◆ Request
Count the lines in the entries below that contain the word "andra". Reply with the number alone.

◆ Data for this exercise
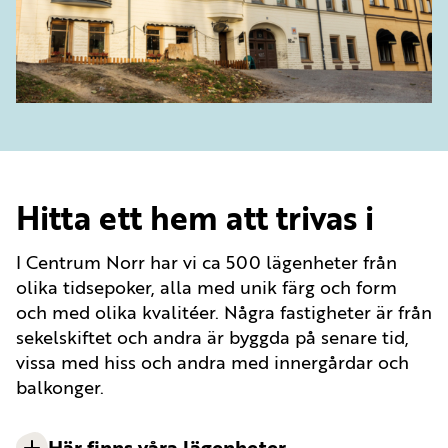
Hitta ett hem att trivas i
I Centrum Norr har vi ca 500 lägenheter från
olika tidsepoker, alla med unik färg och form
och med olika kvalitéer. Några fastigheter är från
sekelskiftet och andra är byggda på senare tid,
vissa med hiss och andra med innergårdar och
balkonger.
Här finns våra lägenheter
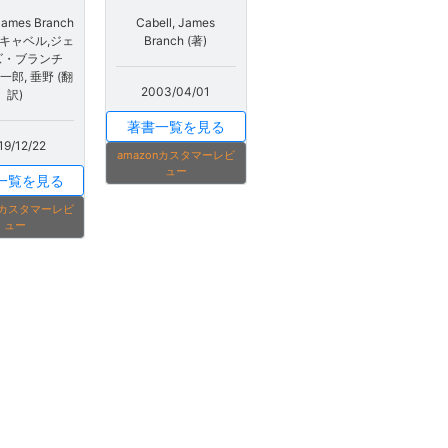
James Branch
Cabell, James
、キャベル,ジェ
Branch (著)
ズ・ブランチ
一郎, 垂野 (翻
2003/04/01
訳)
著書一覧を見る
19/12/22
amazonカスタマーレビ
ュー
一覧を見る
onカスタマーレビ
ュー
---
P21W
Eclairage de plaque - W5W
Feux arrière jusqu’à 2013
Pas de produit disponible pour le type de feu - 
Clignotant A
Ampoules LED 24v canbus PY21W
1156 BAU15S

◆ Response below
2